Corporation tax hike on big business profits cancelled, says Kwarteng
Levy was due to rise from 19 to 25 per cent next April – after Rishi Sunak accepted low rate had failed to boost investment
The planned increase in corporation tax on big business profits will be axed, the chancellor Kwasi Kwarteng has announced, claiming the move can help boost wages and jobs.
The levy was due to rise from 19 per cent to 25 per cent next April – after Rishi Sunak accepted the low rate had failed to boost investment – but will now stay at the lowest rate in the G20, at a cost of £19bn.
Earlier this week, an analysis by the IPPR think tank found that – even with the 19p rate, by far the lowest of leading economies – the UK has fallen behind its rivals in the investment race.
In 2019, it slipped behind Italy and Canada to have the lowest private sector investment in the G7 as a proportion of gross domestic profit (GDP), the left-leaning group said.
But, in the Commons, Mr Kwarteng told MPs: “It is businesses that employ most people in this country. It is businesses that invest in the products and services we rely on.

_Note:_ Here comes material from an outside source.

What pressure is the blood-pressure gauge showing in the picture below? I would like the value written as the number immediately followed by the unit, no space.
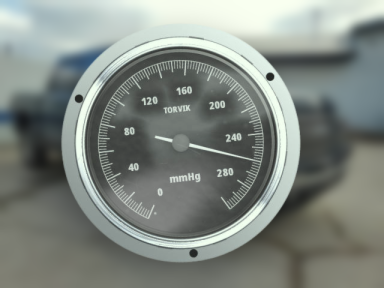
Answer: 260mmHg
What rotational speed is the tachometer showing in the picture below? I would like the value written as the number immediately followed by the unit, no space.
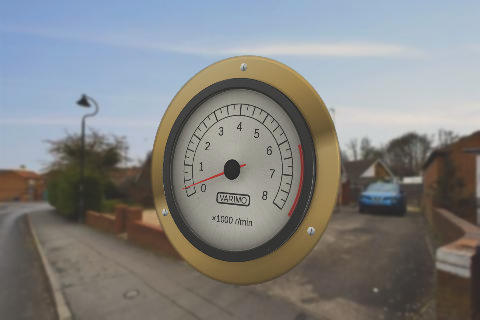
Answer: 250rpm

“I can therefore confirm that next year’s planned increase in corporation tax will be cancelled. The UK’s corporate tax rate will not rise to 25 per cent – it will remain at 19 per cent.

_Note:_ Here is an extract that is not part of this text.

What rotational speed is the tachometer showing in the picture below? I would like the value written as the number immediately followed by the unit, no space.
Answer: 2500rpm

He added: “This will plough almost £19bn a year back into the economy. That’s £19bn for businesses to reinvest, create jobs, raise wages, or pay the dividends that support our pensions.”
But Rachel Reeves, Labour’s shadow chancellor, ridiculed the claim that the government had come up with “a great new idea or a gamechanger, as the minister said”.
“What this plan adds up to is to keep corporation tax where it is today, and take national insurance contributions back to where they were in March. Some new plan,” she told Mr Kwarteng.
“It is all based on an outdated ideology that says if we simply reward those who are already wealthy, the whole of society will benefit. They have decided to replace levelling up with trickle down.”
The boost for big business came in a budget-in-all-but-name, where the biggest surprise was the scrapping of the 45p income tax rate paid by Britain’s highest earners, on more than £150,000.
The chancellor also accelerated a planned 1p cut in the basic rate – from 20p to 19p – which will now come into force next April.
The move will fuel criticism that the mini-budget is handing rewards to the rich at the expense of the least well-off – in what has been dubbed a return to 1980s-style “trickle-down economics”.
Mr Kwarteng also confirmed he is axeing the cap on bankers’ bonuses, while reversing the increase in National Insurance contributions will also overwhelmingly benefit the wealthy.
The pound dropped to a fresh 37-year-low against the dollar as the “growth plan” was unveiled with another steep rise in public borrowing costs in evidence of market nervousness.
The Treasury book showed the extraordinary scale of the tax cuts will cost nearly £27bn in 2023-24 – rising to £45bn by 2026-27.